A sixty-four dollar question (also written $64 question) is the critical question about a problem or a crucial issue, something difficult if not impossible to answer.
This comes from a popular 1940s U.S. radio quiz show, Take It Or Leave It, which offered $64 as the largest prize. The first question had a prize of $1 and the prize total doubled with each successive question: $2, 4, 8, 16, 32, culminating in the $64 question. (Like Who Wants To Be A Millionaire if they actually stuck to the same ratio between questions.) There was later a CBS television quiz show in the U.S., The $64,000 Question, based on the radio show. There the first question was the $64 dollar one, and the contestants then worked their way up to the top prize, $64,000. It and its first spin-off, The 64,000 Challenge, were hosted by Hal March. A later, syndicated spinoff was “The $128,000 Question.”

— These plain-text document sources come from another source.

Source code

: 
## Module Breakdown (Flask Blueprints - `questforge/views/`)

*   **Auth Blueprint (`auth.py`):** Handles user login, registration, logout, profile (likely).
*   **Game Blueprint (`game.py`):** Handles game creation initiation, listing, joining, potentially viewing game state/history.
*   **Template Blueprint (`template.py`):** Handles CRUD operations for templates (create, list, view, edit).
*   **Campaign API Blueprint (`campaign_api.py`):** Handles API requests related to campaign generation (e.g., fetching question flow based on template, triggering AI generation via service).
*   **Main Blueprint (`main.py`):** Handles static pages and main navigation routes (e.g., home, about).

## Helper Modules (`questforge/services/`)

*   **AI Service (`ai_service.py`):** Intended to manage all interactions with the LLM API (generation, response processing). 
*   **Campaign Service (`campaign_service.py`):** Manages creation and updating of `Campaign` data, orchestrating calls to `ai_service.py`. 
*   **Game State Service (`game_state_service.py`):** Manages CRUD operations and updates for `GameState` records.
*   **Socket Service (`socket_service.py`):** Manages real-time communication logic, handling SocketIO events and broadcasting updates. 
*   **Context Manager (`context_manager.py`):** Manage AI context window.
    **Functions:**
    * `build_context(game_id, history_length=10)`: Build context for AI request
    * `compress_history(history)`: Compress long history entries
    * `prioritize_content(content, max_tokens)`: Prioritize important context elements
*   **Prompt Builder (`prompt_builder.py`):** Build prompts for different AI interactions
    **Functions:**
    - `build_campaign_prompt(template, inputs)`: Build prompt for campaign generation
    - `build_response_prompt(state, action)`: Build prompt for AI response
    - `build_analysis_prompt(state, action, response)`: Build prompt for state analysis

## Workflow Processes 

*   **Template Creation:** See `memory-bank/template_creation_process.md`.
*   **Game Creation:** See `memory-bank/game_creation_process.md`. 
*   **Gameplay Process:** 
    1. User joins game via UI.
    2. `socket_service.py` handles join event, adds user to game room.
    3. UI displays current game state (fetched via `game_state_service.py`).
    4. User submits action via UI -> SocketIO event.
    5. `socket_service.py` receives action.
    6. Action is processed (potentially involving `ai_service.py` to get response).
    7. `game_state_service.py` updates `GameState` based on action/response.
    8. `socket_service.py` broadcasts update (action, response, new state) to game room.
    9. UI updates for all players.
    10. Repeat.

Because of this change between the radio and the TV versions, as well as inflation, the expression is also heard as “sixty-four thousand dollar question” and even “sixty-four million dollar question,” (as well as the numeric representations of those amounts) and has led to such take-offs as “sixty-four cent question,” “sixty-four franc question” and “sixty-four bit question” (the latter referring specifically to using 64-bit technology).
A vocal version of the TV show’s instrumental theme music, sung by Hal March, was released as a 45 rpm single called “Love is the Sixty-Four Thousand Dollar Question” in 1956. Its lyrics were by Fred Ebb, and the music by Norman F. Leyden. A songwriter called Dave Keats has written a different song called “Sixty-Four Dollar Question.”